Что могли Эрвин и Лотта вдвоем, совершенно одни, кроме того, чтобы тайно и регулярно прятать еду в одном и том же месте для русских военнопленных, пригоняемых на завод рядом с домом двух коммунистов-идеалистов? Что еще, если большинство их соседей боялись русских больше, чем немецких наци? Боялись столь панически, что некоторые помышляли о самоубийстве вместе с детьми в часы прихода русских в Берлин?
Что могли сделать швеи маленькой берлинской мастерской, несколько лет скрывавших у себя тетю Эмму - маму того самого друга детства, который единственный вместе с товарищем спасся во время бомбежки, - когда однажды, при очередной проверке предприятия группой штурмовиков, они не успели, как делали много раз до того, сомкнуть ряды плечом к плечу перед склонившейся к швейной машине Эммой - немецкой коммунисткой и немецкой еврейкой? Что они могли, когда молчаливая Эмма тихо выходила из мастерской под гиканье здоровенных молодчиков? Кинуться вырывать ее из лап садистов? А потом что?
А что могла сделать сама Эмма, заключенная в концлагере, когда их выстраивали на плацу, и каждый раз по-разному , то каждого десятого, то каждого третьего - никто не знал какой будет счет в очередной раз - отсчитывали для газовой камеры? Что она могла, кроме как участвовать в общем женском обмане маленьких детей, спавших с ними вместе на нарах? Взрослые отлично знали, что значит попасть в третьи, седьмые или десятые, а вот детишки ждали такого как великого счастья, ибо мамы, бабушки и чужие тети в один голос твердили - отсчитывают тех, кого отправляют в прекрасную страну, где всего вдоволь - и хлеба, и картофеля и есть даже молоко и конфеты. И дети ждали своего череда с нетерпением. Когда однажды выбор пал на пятилетнюю девочку, что спала с мамой на нижнем этаже нар под тетей Эммой, девчушка забралась к Эмме наверх делиться радостью и сетовать, что добрая тетя с ними не едет. Что могла рано ставшая старой тетя Эмма, кроме того.,что не отнимать радость и утешить маленькое наивное любящее сердце словами:
- Не огорчайся, скоро и я там буду. Обязательно.

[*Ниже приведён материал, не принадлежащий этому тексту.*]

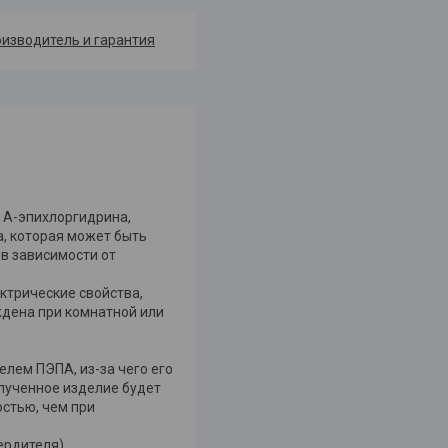
изводитель и гарантия
 А-эпихлоргидрина,
, которая может быть
в зависимости от
ктрические свойства,
дена при комнатной или
лем ПЭПА, из-за чего его
лученное изделие будет
стью, чем при
вердителя)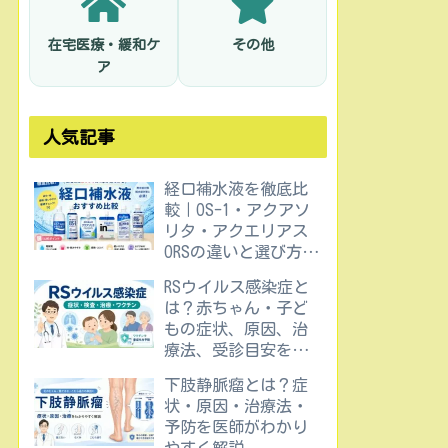
在宅医療・緩和ケ
その他
ア
人気記事
経口補水液を徹底比
較｜OS-1・アクアソ
リタ・アクエリアス
ORSの違いと選び方を
医師が解説
RSウイルス感染症と
は？赤ちゃん・子ど
もの症状、原因、治
療法、受診目安を医
師が解説
下肢静脈瘤とは？症
状・原因・治療法・
予防を医師がわかり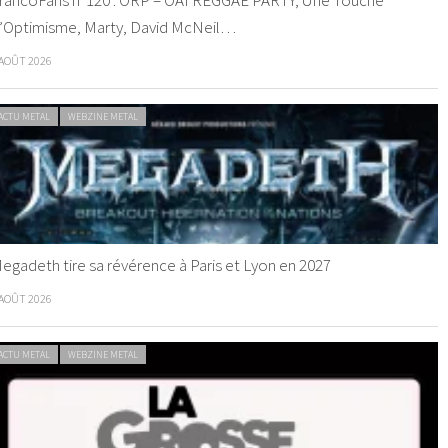
’Optimisme, Marty, David McNeil…
 AOÛT 2026
ACTU METAL
WEBZINE METAL
egadeth tire sa révérence à Paris et Lyon en 2027
 AOÛT 2026
ACTU METAL
WEBZINE METAL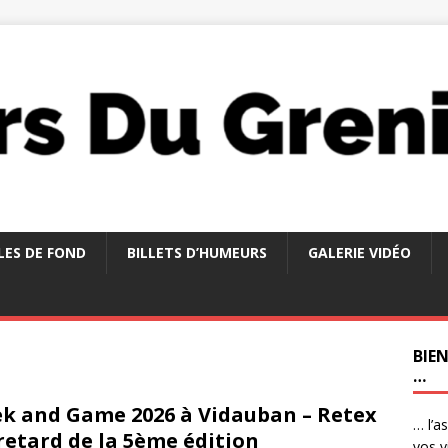
LES DE FOND
BILLETS D’HUMEURS
GALERIE VIDÉO
BIE
…
k and Game 2026 à Vidauban – Retex
… l’a
retard de la 5ème édition
vos v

И девочка крепко поцеловала тетю Эмму за такое обещание. Что она могла еще? Верная коммунистка, и на нарах не прекратившая объяснять соседкам что такое коммунизм?

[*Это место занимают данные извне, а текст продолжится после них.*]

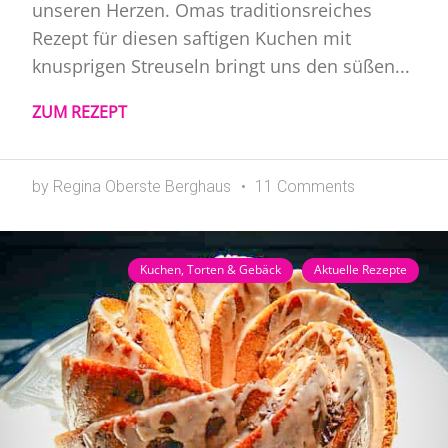
unseren Herzen. Omas traditionsreiches
Rezept für diesen saftigen Kuchen mit
knusprigen Streuseln bringt uns den süßen...
ZUM REZEPT
by Regina Oberste Berghaus
11 Comments
Kuchen, Torten & Gebäck
Aktuelle Rezepte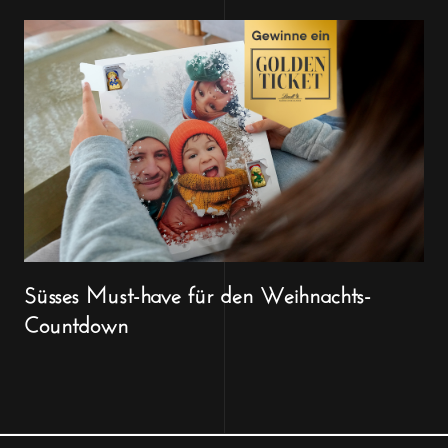
Süsses Must-have für den Weihnachts-
Countdown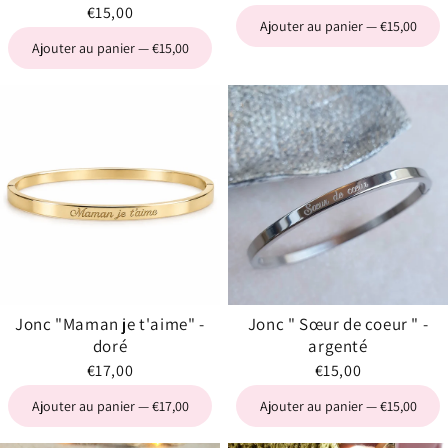
€15,00
Ajouter au panier — €15,00
Ajouter au panier — €15,00
Jonc "Maman je t'aime" -
Jonc " Sœur de coeur " -
doré
argenté
€17,00
€15,00
Ajouter au panier — €17,00
Ajouter au panier — €15,00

А ее сын, ровесник девятнадцатилетней, тот, с кем ее в детстве вместе возили в одной и той же коляске в детский сад - то мама, то тетя Эмма? Что мог он, сам, то сидевший в трудовом лагере, т.к. мама его была еврейкой, то снова сидевший за партой в школе, потому что его отец, уже давно умерший, был немцем ? Он мог не вступить в гитлерюгенд, что и сделал, и не он один, а всем классом. А что еще мог, подросток, с шестнадцати лет живший один, совершенно самостоятельно, когда маму забрали в концлагерь?
Она мысленно вживалась в жизнь каждого, с кем встречалась в дни своих берлинских каникул, пыталась даже взглянуть на мир его глазами и поняла - людей, не умеющих оказывать сопротивление почему-то гораздо больше, чем тех, кто готов бороться. Она еще не знала закон ли это для человеческого сообщества или нет, тем более, что о конформизме и нонконформизме тогда никто еще не рассуждал. Ей было страшно убедиться в бессилии обыкновенных немцев перед фашизмом, но в своем бессилии они не были виноваты. Это она поняла сердцем, неравнодушным и впечатлительным, своими ударами незаметно, но каждой капелькой крови разрушавшим прежние стереотипы. Она стала шире глядеть на мир.